[Records drawn from a dataset]

+===+

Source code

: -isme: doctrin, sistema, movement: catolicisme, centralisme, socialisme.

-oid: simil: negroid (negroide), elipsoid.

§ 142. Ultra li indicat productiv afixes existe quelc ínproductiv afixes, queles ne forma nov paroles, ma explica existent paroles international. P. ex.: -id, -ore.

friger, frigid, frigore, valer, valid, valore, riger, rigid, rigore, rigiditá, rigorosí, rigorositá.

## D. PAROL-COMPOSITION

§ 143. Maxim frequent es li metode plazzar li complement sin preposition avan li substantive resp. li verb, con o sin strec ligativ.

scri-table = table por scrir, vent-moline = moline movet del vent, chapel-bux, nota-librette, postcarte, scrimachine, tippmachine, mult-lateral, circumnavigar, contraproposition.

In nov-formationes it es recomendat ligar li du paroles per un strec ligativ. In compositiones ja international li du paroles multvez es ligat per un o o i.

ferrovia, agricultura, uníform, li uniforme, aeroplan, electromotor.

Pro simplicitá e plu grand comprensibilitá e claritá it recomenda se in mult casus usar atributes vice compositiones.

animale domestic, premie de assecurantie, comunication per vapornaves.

+===+

WORK ITEM. Exact reproduction of every entry is needed.

RESPONSE TO THIS TASK.
Source code

: -isme: doctrin, sistema, movement: catolicisme, centralisme, socialisme.

-oid: simil: negroid (negroide), elipsoid.

§ 142. Ultra li indicat productiv afixes existe quelc ínproductiv afixes, queles ne forma nov paroles, ma explica existent paroles international. P. ex.: -id, -ore.

friger, frigid, frigore, valer, valid, valore, riger, rigid, rigore, rigiditá, rigorosí, rigorositá.

## D. PAROL-COMPOSITION

§ 143. Maxim frequent es li metode plazzar li complement sin preposition avan li substantive resp. li verb, con o sin strec ligativ.

scri-table = table por scrir, vent-moline = moline movet del vent, chapel-bux, nota-librette, postcarte, scrimachine, tippmachine, mult-lateral, circumnavigar, contraproposition.

In nov-formationes it es recomendat ligar li du paroles per un strec ligativ. In compositiones ja international li du paroles multvez es ligat per un o o i.

ferrovia, agricultura, uníform, li uniforme, aeroplan, electromotor.

Pro simplicitá e plu grand comprensibilitá e claritá it recomenda se in mult casus usar atributes vice compositiones.

animale domestic, premie de assecurantie, comunication per vapornaves.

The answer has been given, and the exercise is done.